From the line with "Figure 1: Row" to the line with "Figure 3: First", output every line below exactly, both ends included. Skip the pictures.

====== SOURCE MATERIAL ======

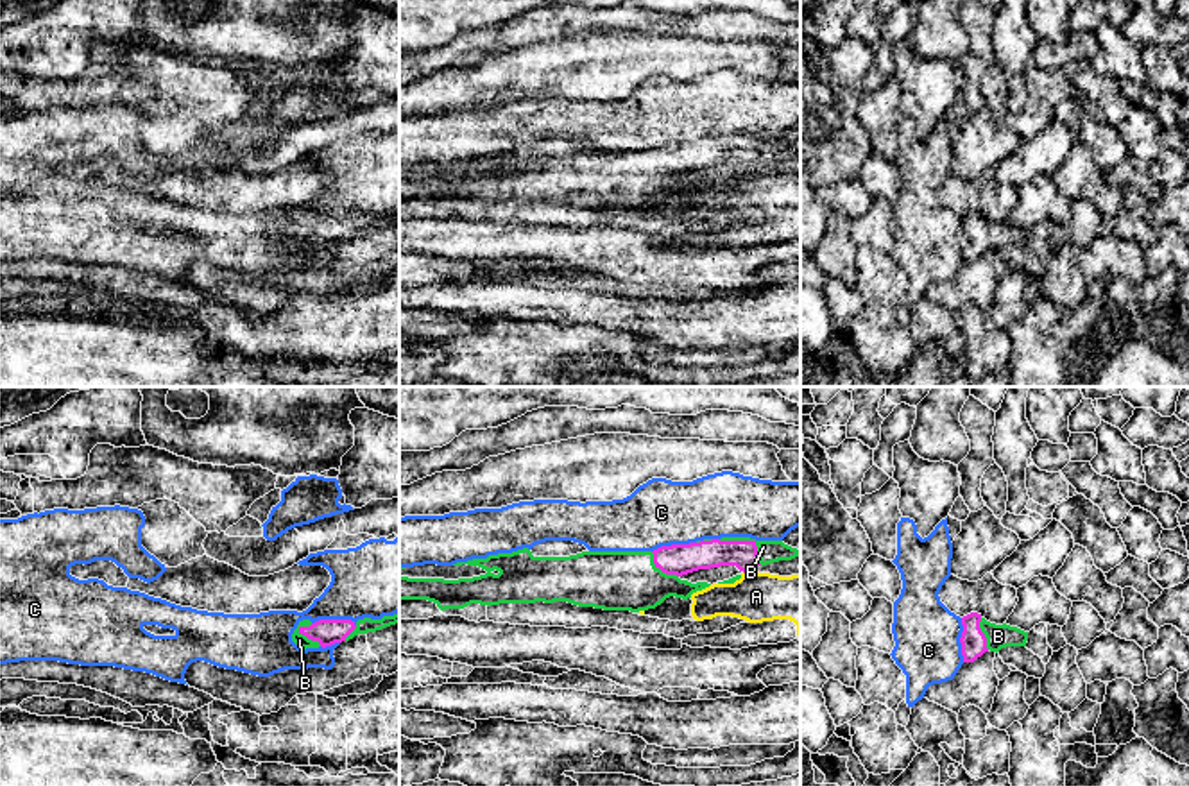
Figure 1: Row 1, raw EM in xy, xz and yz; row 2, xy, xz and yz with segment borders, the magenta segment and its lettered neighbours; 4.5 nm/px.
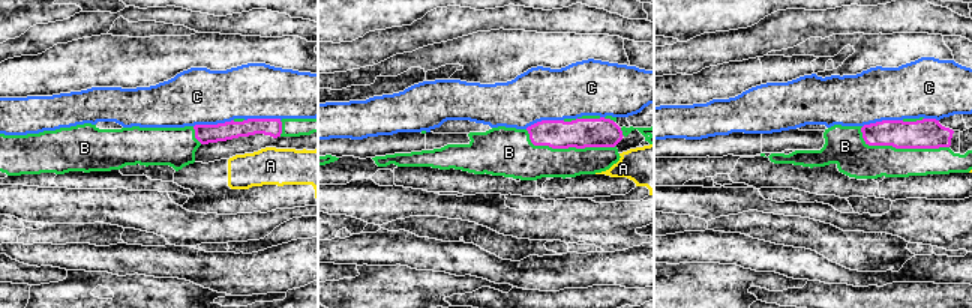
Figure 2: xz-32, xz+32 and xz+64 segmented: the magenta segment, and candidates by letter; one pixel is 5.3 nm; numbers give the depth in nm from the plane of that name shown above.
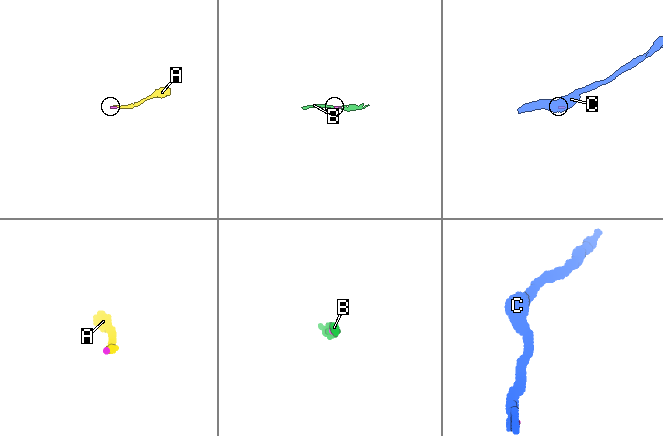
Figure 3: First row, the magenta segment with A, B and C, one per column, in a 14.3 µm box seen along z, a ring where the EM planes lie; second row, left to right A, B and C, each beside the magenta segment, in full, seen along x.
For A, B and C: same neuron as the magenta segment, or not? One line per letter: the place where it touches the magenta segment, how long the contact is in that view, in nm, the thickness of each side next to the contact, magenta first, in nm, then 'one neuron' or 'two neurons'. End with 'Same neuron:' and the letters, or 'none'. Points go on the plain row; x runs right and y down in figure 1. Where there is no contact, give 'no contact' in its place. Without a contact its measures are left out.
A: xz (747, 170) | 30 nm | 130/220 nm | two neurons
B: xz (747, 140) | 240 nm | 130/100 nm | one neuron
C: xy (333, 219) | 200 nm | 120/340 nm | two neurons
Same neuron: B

======
====== SOURCE MATERIAL ======

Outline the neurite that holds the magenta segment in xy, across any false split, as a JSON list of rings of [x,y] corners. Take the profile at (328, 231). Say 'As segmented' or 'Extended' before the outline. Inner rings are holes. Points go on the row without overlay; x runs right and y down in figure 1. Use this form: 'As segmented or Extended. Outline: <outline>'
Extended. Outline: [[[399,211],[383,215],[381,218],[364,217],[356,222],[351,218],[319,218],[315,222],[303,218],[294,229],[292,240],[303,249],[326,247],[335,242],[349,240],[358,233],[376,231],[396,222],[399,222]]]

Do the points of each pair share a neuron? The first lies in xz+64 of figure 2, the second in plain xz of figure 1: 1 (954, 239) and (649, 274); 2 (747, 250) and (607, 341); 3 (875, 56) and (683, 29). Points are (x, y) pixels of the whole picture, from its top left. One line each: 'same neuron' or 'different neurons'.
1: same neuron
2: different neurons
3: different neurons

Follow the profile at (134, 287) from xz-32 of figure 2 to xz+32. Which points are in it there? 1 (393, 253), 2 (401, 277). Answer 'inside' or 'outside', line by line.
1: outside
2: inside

======

### WRITTEN RESPONSE:
Figure 1: Row 1, raw EM in xy, xz and yz; row 2, xy, xz and yz with segment borders, the magenta segment and its lettered neighbours; 4.5 nm/px.
Figure 2: xz-32, xz+32 and xz+64 segmented: the magenta segment, and candidates by letter; one pixel is 5.3 nm; numbers give the depth in nm from the plane of that name shown above.
Figure 3: First row, the magenta segment with A, B and C, one per column, in a 14.3 µm box seen along z, a ring where the EM planes lie; second row, left to right A, B and C, each beside the magenta segment, in full, seen along x.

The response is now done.